As más oclusões dentárias em roedores e coelhos

As más oclusões dentárias nos porquinhos-da-índia, nas chinchilas e nos coelhos estão provavelmente entre as principais causas das suas idas ao veterinário.

Os problemas a elas associados manifestam-se ao fim de vários meses de vida e podem afetar os incisivos (à frente e visíveis) ou os molares (atrás e difíceis de observar). Ora, os dentes crescem continuamente e, se nascem tortos, desenvolvem pontas ou pontes entre si que ferem a mucosa, provocando erosões, prendem a mobilidade da língua ou criam uma obstrução mecânica.

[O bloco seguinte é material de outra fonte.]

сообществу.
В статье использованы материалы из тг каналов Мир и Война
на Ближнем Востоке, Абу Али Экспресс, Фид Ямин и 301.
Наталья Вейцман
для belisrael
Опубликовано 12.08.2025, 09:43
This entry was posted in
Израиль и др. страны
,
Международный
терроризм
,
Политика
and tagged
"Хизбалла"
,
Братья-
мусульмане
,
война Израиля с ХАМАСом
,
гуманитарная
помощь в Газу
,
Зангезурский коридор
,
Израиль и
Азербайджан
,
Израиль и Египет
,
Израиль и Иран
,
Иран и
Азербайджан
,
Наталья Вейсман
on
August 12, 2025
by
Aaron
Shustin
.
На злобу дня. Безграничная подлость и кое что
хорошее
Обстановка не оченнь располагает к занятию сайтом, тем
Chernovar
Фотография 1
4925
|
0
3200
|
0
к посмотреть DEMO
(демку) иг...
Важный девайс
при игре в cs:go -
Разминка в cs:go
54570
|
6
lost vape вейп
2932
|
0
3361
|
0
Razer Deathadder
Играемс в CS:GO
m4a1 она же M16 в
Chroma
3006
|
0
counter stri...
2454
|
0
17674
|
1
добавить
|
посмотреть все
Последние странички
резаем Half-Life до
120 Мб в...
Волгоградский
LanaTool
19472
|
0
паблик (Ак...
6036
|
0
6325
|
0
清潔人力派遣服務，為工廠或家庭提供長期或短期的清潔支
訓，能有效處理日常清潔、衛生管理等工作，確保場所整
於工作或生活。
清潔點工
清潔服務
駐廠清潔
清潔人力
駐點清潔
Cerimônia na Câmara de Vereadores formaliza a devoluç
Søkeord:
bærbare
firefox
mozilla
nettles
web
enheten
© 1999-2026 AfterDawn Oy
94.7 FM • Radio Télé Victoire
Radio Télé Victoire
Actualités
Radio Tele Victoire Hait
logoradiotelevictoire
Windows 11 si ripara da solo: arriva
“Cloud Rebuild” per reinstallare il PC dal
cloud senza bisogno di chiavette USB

Os sintomas de alerta são os seguintes:

  • O animal escolhe a comida, baba-se, deixa por completo de se alimentar e/ou de beber, emagrece, pode ter perturbações digestivas ou, por vezes, um abcesso ao nível das bochechas ou das mandíbulas.
  • Um roedor ou um coelho que deixa de comer está num estado crítico. O seu sistema digestivo sofisticado não lhe permite sobreviver muito tempo a um jejum prolongado. Não é, por isso, possível esperar vários dias antes de o mostrar a um veterinário, sobretudo se deixou de se alimentar por completo.
  • Quando são os incisivos os responsáveis pela má oclusão, o prognóstico é melhor. Cortá-los sob anestesia com uma serra elétrica é o método mais elegante para os encurtar, mas o método de eleição para os incisivos irregulares continua a ser a extração pura e simples. O coelho (a espécie mais frequentemente afetada por este tipo de má oclusão) passa depois a alimentar-se de forma perfeitamente normal.
  • Quando são os molares os responsáveis, podem observar-se diferentes expressões do seu crescimento irregular. O diagnóstico preciso só pode ser feito sob anestesia. Haverá pontas ou pontes a cortar e, por vezes, encontram-se abcessos, que, no entanto, são de resolução muito difícil. Estes abcessos são muitas vezes muito agressivos e podem invadir os tecidos ósseos. O objetivo é conseguir removê-los na totalidade, juntamente com o dente ou dentes responsáveis. É frequente ser indispensável uma radiografia. O prognóstico destes abcessos é reservado.

As radiografias da cabeça, mesmo num roedor ou coelho saudável, podem, de forma geral, revelar uma má oclusão. Já saber se esta corre o risco de provocar consequências indesejáveis é mais difícil de prever.

A melhor prevenção é, de um modo geral, uma alimentação rica em feno, com redução do aporte de sementes. Muitas vezes estas são preferidas por serem apetitosas, mas o feno continua a ser o alimento de base, que deve ser disponibilizado à vontade para melhor prevenir os riscos associados às más oclusões e até os problemas digestivos.

A segunda medida é evitar a reprodução com um animal que sofra de má oclusão, pois este defeito transmite-se aos descendentes.